Leaf stripping was a relatively low time commitment, suiting volunteers who did not have long hours to commit to working on the project. Construction of the sculpture required volunteers to set aside four hours in the morning or the afternoon, proving to be the most engaging and interesting portion of the work as a whole.
“Most of the volunteers came from the Natural World cluster, and it was a great opportunity for first-year students to be involved with a community art project, as well as to be beneficial to ATB, because this is Patrick’s process—this is how he works,” said Karakilic. During this phase of the project, volunteers worked directly with both Doughertys and were given instruction as to how to proceed safely and efficiently with the project.
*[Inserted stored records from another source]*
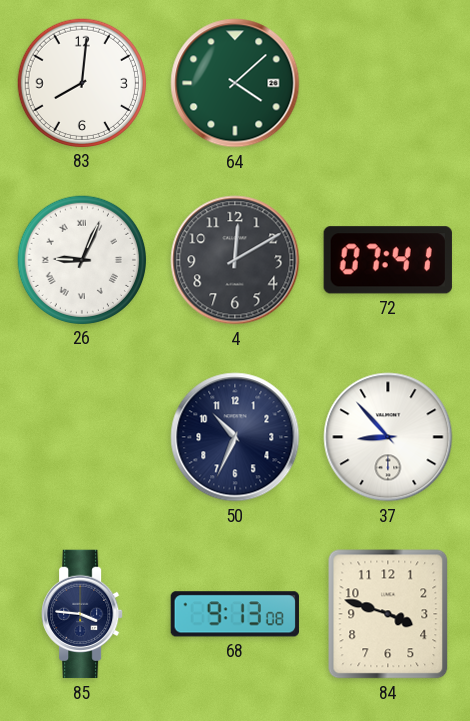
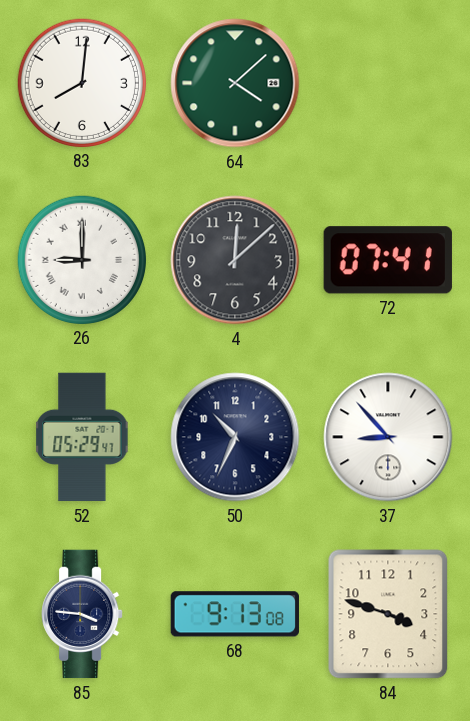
26: 9:04 -> 9:00
4: 12:10 -> 12:08
52: none -> 05:29
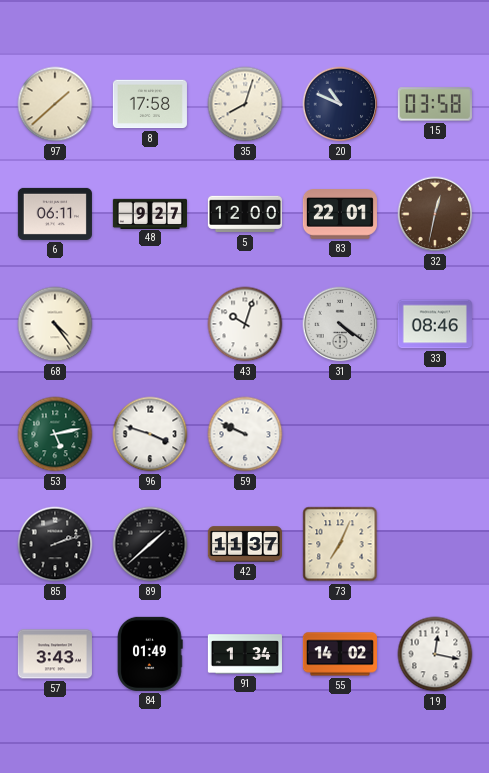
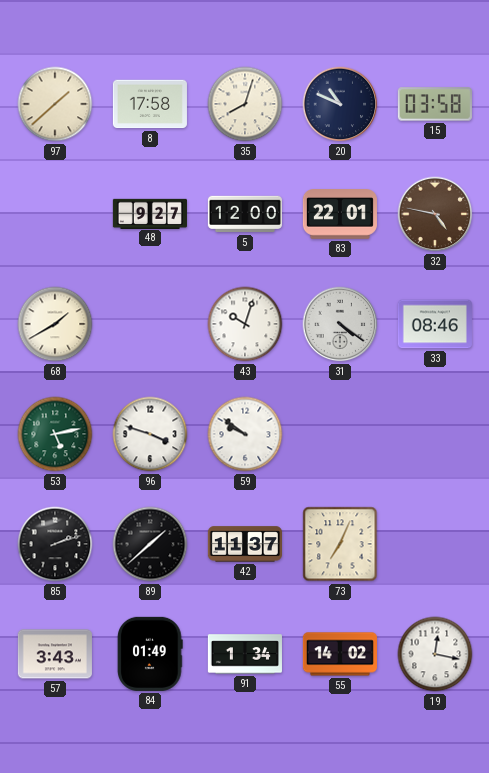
6: 06:11 -> none
32: 12:32 -> 4:47
68: 4:24 -> 1:40
59: 9:49 -> 9:51
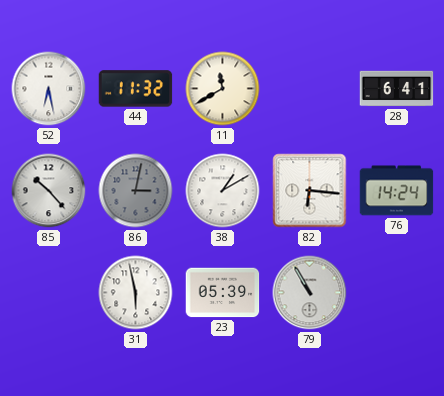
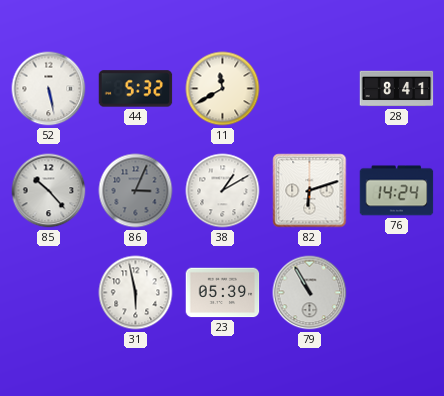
52: 6:28 -> 5:28
44: 11:32 -> 5:32
28: 6:41 -> 8:41
86: 3:02 -> 3:04
82: 6:16 -> 6:12
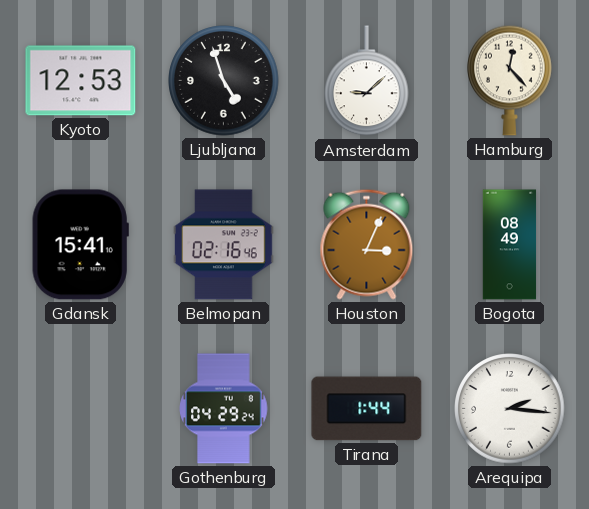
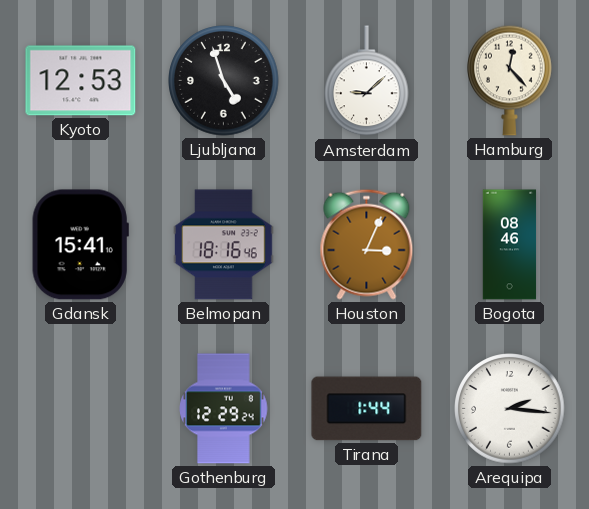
Belmopan: 02:16 -> 18:16
Bogota: 08:49 -> 08:46
Gothenburg: 04:29 -> 12:29
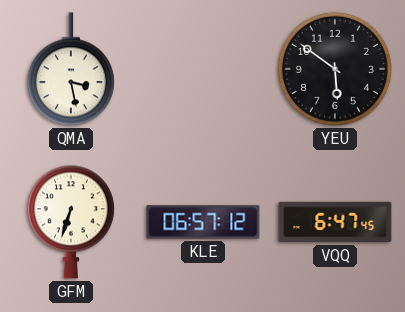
The sculpture will be visible for at least one year, so many Worcester and Holy Cross community members will have the chance to view it. In sharing this new construction with both communities, Karakilic hopes to assemble a team of student docents to give tours of the structure, as well as provide training to current admissions tour guides on how to describe the structure and significance to Holy Cross and the Greater Worcester community. She also hopes to employ hands-on training activities for Worcester Public School art teachers, their students, as well as specialized tours of the structure for students and families of the College during the upcoming family weekend in October. “It creates a lot of excitement on and off campus because the project is great for community members, Holy Cross faculty, staff, and students, as well as allowing individuals to be engaged with an art project and directly affect the people of the Worcester community,” said Karakilic.
The College’s ATB initiative, funded by The Andrew W. Mellon Foundation, is designed to enhance the role of the arts in every aspect of the Holy Cross experience, by infusing the arts into students’ academic lives and creating new opportunities in the curriculum and the community in order to cross cultural, geographic, and disciplinary boundaries. Previous artists-in-residence include Troika Ranch and Cristina Pato.